99% of those given Bulgarian citizenship in 2015 were from outside EU – Eurostat

Ninety-nine per cent of those granted Bulgarian citizenship in 2015 were from non-EU countries, the bloc’s statistics agency Eurostat said in a new report.

That year, a total of 1275 people became Bulgarian citizens.

Of this sum, the largest number were from Ukraine, 17.6 per cent, followed by Russians, 16.8 per cent, and people from Turkey, 14 per cent, Eurostat said.

Bulgaria was below the EU average for the naturalisation rate – meaning the ratio of the number of people who acquired the citizenship of a country during a year over the stock of foreign residents in the same country at the beginning of the year.

In Bulgaria, the naturalisation rate was less than two out of 100, compared with an average naturalisation rate in the EU of 2.4 out of 100.

Eurostat said in its report, released on April 21 2017, that in 2015, about 840 000 people acquired citizenship of a member state of the EU, down from 890 000 in 2014 and 980 000 in 2013.

Since 2010, more than five million people in total were granted a citizenship of an EU country. Of the total number of people obtaining the citizenship of one of the EU member states in 2015, 87 per cent were non-EU citizens.

The largest group acquiring citizenship of an EU member state in 2015 was citizens of Morocco (86 100 people, of whom 88 per cent acquired citizenship of Italy, Spain or France), ahead of citizens of Albania (48 400, 96 per cent acquired citizenship of Italy or Greece), Turkey (35 000, 56 per cent acquired German citizenship), India (31 000, almost 60 per cent acquired British citizenship), Romania (28 400, half acquired Italian citizenship), Pakistan (26 300, half acquired British citizenship) and Algeria (22 500, over three-quarters acquired French citizenship).

Moroccans, Albanians, Turks, Indians, Romanians, Pakistanis and Algerians represented together a third (33 per cent) of the total number of people who acquired citizenship of an EU country in 2015. Romanians (28 400 people) and Poles (17 800) were the two largest groups of EU citizens acquiring citizenship of another EU member state.

In 16 EU countries, about 90 per cent or more of people who obtained citizenship in 2015 were non-EU citizens: Estonia, Lithuania and Romania (all 100 per cent), Bulgaria (99 per cent), Spain (98 per cent), Latvia (97 per cent), Greece and Portugal (both 96 per cent), the Netherlands, Poland and Slovenia (all 94 per cent), Denmark (93 per cent), France and Croatia (both 90 per cent) as well as Italy and the UK (both 89 per cent).

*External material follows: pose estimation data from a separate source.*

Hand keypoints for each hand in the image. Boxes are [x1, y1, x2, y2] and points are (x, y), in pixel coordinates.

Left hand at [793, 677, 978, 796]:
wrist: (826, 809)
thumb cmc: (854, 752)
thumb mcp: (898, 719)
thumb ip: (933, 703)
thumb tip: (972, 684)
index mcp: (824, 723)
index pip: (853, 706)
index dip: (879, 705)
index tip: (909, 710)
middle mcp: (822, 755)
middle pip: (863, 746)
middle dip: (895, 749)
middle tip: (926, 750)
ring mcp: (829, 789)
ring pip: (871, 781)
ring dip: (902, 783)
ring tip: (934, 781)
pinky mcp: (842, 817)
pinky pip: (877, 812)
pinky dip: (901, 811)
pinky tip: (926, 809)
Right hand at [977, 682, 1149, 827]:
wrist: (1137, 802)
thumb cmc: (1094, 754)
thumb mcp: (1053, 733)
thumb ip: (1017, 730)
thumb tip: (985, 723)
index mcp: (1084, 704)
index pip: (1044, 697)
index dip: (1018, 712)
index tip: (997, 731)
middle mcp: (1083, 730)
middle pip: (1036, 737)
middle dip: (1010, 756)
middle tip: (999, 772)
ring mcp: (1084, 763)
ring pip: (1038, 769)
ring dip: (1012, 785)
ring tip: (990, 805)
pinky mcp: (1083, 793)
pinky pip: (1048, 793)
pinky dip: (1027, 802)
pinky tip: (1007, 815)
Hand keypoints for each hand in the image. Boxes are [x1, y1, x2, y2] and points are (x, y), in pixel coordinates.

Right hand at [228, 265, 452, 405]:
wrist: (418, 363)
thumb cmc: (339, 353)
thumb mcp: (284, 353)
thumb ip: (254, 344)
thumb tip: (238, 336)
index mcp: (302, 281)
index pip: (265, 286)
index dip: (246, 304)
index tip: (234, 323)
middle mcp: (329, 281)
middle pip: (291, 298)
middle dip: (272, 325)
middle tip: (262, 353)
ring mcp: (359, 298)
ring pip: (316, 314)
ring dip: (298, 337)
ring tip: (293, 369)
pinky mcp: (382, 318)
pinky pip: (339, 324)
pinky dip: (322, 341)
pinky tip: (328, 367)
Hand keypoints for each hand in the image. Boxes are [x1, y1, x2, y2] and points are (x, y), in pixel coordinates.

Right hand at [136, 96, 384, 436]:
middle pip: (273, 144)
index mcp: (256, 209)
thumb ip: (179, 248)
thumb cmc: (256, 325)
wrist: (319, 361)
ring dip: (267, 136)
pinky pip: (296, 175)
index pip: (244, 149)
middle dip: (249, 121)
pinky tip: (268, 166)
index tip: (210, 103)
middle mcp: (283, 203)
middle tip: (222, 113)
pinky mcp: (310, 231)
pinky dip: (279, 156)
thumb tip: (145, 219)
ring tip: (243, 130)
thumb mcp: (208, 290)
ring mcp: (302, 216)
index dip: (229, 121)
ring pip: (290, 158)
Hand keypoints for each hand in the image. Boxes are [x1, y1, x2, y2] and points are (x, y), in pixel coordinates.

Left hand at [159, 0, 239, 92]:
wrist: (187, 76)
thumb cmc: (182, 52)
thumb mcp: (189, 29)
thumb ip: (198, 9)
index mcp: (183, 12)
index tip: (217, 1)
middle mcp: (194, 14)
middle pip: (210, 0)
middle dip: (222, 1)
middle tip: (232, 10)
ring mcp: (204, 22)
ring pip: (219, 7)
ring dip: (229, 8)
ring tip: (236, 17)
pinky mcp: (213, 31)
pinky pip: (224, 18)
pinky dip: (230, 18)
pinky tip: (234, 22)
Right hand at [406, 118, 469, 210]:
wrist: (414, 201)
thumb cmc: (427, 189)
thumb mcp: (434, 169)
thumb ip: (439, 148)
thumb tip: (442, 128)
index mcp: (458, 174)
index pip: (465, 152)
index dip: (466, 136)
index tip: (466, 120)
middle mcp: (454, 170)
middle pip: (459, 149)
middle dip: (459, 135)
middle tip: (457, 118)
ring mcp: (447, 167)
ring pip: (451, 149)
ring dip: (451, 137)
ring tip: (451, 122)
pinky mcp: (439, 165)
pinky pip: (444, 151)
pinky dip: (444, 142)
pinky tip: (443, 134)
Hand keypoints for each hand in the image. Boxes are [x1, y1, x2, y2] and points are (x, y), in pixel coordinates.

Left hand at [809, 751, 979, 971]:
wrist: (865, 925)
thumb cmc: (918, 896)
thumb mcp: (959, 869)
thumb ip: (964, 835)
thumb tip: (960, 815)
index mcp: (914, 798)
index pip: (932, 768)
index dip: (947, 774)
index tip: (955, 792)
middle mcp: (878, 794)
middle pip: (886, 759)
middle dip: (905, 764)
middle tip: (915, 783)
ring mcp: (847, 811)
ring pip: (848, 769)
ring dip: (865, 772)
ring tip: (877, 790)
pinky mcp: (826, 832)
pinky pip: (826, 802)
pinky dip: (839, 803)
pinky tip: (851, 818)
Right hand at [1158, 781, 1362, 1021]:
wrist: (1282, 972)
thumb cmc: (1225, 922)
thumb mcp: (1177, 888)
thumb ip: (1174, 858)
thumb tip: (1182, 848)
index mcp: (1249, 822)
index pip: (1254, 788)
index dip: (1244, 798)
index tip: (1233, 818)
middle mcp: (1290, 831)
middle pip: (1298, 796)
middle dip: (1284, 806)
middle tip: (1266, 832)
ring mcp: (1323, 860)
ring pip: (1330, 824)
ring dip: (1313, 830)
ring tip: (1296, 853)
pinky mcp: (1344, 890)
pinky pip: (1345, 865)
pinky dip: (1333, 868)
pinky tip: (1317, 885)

In contrast, Luxembourg (79 per cent) and Hungary (72 per cent) were the only EU countries where the majority of people acquiring citizenship in 2015 were citizens of another EU member state.

At EU level, 87 per cent (or 732 200 new citizens) of those granted citizenship were non-EU citizens, and 12 per cent (104 900 new citizens) of another EU member state, Eurostat said.